Berichterstattung der „Bild“-Zeitung: Victim Blaming im Fall Malina
Mit irrelevanten Details relativiert die „Bild“-Zeitung die Unschuld einer vermissten Studentin. Das ist nichts Neues – und bleibt doch skandalös.
Seit 19. März wird Malina Klaar, eine 20-jährige Studentin aus München, vermisst. Ihr Handy wurde in Regensburg am Ufer der Donau gefunden, trotz des Einsatzes mit Leichenspürhunden und Hubschraubern fehlt von ihr bisher jede Spur. Ihr Vater ist der festen Überzeugung, dass Malina lebt.
Ein unerträgliches Ereignis, dass eine junge Frau einfach verschwindet, und zu Recht dominiert jede Einzelheit über ihren Fall die Medien. Dabei fällt allerdings auf, dass sich manche von ihnen klischeehaftester Ausdrücke bedienen, um ihre Nachrichten umso sensationeller und konsumierbarer zu gestalten.
Die Grenzen der verantwortungsvollen Berichterstattung können offensichtlich leicht überschritten werden, wenn es sich um eine junge Frau handelt, die nach einer Party vermisst wird. Jedenfalls zögert die Bild-Zeitung nicht, in einer Überschrift zu erwähnen, dass Malina „eine hübsche Studentin“ ist, ein Detail, das in keinerlei Relevanz zum Ereignis steht. Zu hoffen ist zumindest, dass es auch den Kolleg_innen in der Bild-Redaktion klar ist, dass ein Mensch nicht aufgrund des Aussehens vermisst werden kann.
Die Frage „Wo ist die hübsche Studentin?“ in der Überschrift spricht für eine Suche nach Motiven, die sich an Malina orientieren: „Wie war sie denn so, dass das ihr passiert ist?“ Die Erleichterung folgt: „Sie war hübsch!“ Nein.
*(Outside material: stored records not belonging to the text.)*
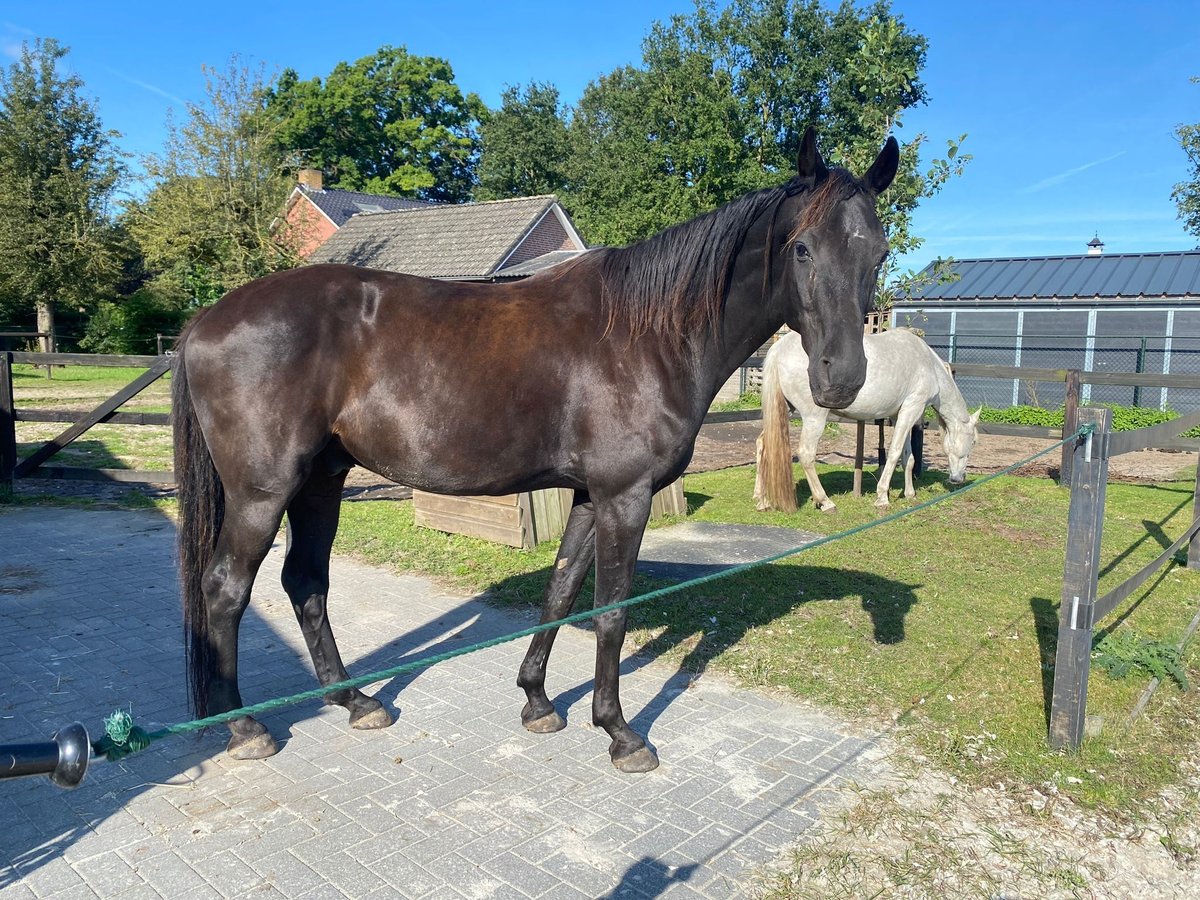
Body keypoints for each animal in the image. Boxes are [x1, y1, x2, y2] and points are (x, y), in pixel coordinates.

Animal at [174, 128, 897, 777]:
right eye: (801, 248)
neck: (647, 335)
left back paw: (357, 703)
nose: (841, 379)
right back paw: (245, 729)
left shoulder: (588, 496)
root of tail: (206, 320)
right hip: (263, 492)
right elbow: (612, 614)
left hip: (321, 482)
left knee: (306, 583)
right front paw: (621, 734)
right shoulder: (625, 497)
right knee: (226, 588)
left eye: (879, 252)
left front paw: (538, 702)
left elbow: (561, 592)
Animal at [753, 331, 979, 513]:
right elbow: (895, 453)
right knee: (806, 454)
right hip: (813, 417)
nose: (958, 479)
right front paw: (882, 497)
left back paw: (762, 501)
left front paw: (909, 493)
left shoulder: (901, 414)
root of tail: (779, 348)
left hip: (785, 409)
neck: (928, 364)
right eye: (973, 442)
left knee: (763, 444)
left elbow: (908, 458)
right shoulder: (911, 409)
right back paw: (825, 502)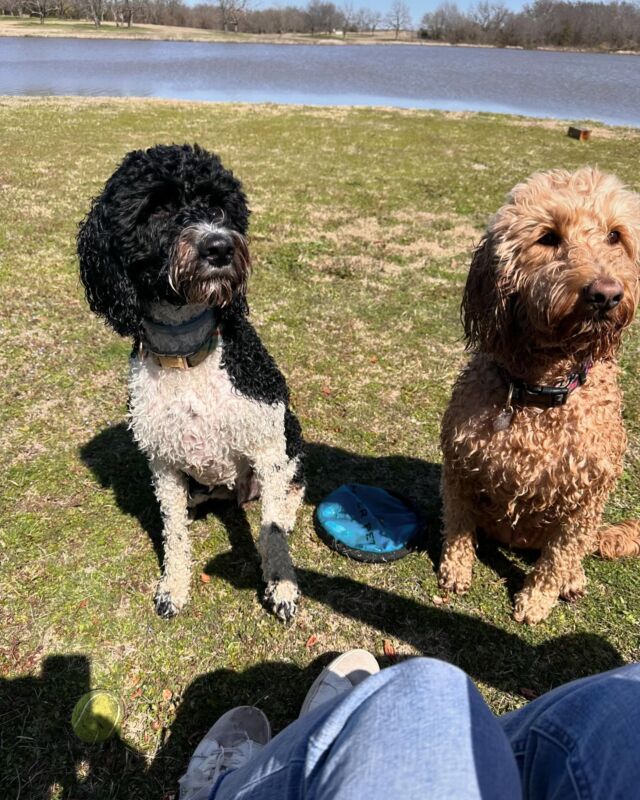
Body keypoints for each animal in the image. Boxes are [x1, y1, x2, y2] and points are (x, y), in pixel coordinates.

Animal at [79, 142, 304, 620]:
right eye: (158, 209)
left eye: (219, 206)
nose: (219, 246)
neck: (187, 355)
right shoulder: (163, 463)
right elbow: (174, 532)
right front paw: (174, 587)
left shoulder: (266, 441)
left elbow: (273, 529)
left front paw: (281, 587)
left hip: (289, 432)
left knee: (292, 484)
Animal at [440, 166, 640, 620]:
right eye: (548, 237)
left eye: (615, 235)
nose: (606, 294)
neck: (540, 391)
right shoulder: (459, 467)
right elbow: (458, 524)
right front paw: (456, 570)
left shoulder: (587, 498)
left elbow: (559, 555)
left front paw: (535, 601)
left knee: (575, 552)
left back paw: (573, 580)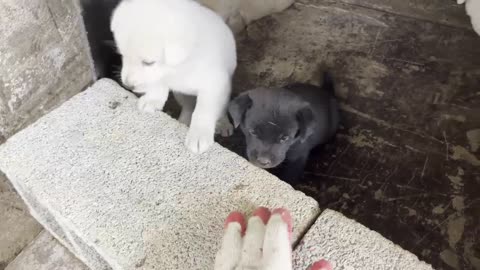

Das ist ihr nicht passiert, weil sie hübsch ist. Das ist ihr passiert, weil es ihr jemand angetan hat.
Machen wir eine Täterin aus der Betroffenen?
Genauso verantwortungslos ist die Andeutung, dass es Malinas „letzte Party“ war, seitdem sie vermisst wird, eine doppeldeutige Formulierung in der Überschrift des Interviews mit Malinas Mitbewohnerin. Ob es wirklich ihre „letzte Party“ war, weiß nicht mal die Polizei. Wenn die Wortauswahl lediglich einen Zeitraum betonen sollte, wäre es eben aufgrund des fortlaufenden Einsatzes verantwortungsbewusster, einen anderen Ausdruck zu wählen.
Malina war wohl auf einer Party, bevor sie verschwunden ist. Menschen verschwinden nach Partys, nach der Arbeit, vor der Schule und nach dem Sport; in der Nacht, bei Tageslicht, gegen Morgen oder abends – das Bedürfnis, die Einzelheit „Party“ zu unterstreichen, ist nicht so harmlos, wie es aussieht.
Mit der Betonung der Party werden gewisse Handlungen angedeutet, die man damit assoziiert: Alkoholkonsum, Tanz, Dunkelheit, möglicherweise mutigere Kleidung. Diese Assoziation führt wiederum dazu, dass die Unschuld der Betroffenen infrage gestellt wird: Wurde diese Person möglicherweise entführt, weil sie getrunken hatte, Partykleidung trug oder einfach nur Spaß hatte? Nein. Es ist passiert, weil es ihr jemand angetan hat.
Die Betroffene ins Rampenlicht zu stellen führt den Täter tiefer in den Schatten: Interessiert uns noch, wer das überhaupt ist? Oder suchen wir nach Ausreden, welches Verhalten von Malina ihn dazu gebracht haben könnte? Machen wir eine Täterin aus der Betroffenen?
Solche frauenfeindliche Berichterstattung ist kein neues Phänomen. Die Meldungen über Frauen, die auf oder nach Partys angegriffen werden, beinhalten schon lange Ausreden für die Täter. Sie legitimieren und normalisieren die Gewalt, sie können sogar den Eindruck erwecken, die Betroffene habe die Gewalttat verdient.
Frauen kämpfen schon lange für eine gewaltfreie Umgebung, ob das ein „Witz“ ist, eine Berührung oder eine Überschrift eines männlichen Journalisten. Die Dimensionen der männlichen Hegemonie zeigen sich in den kleinsten Details, man muss nur lernen hinzusehen.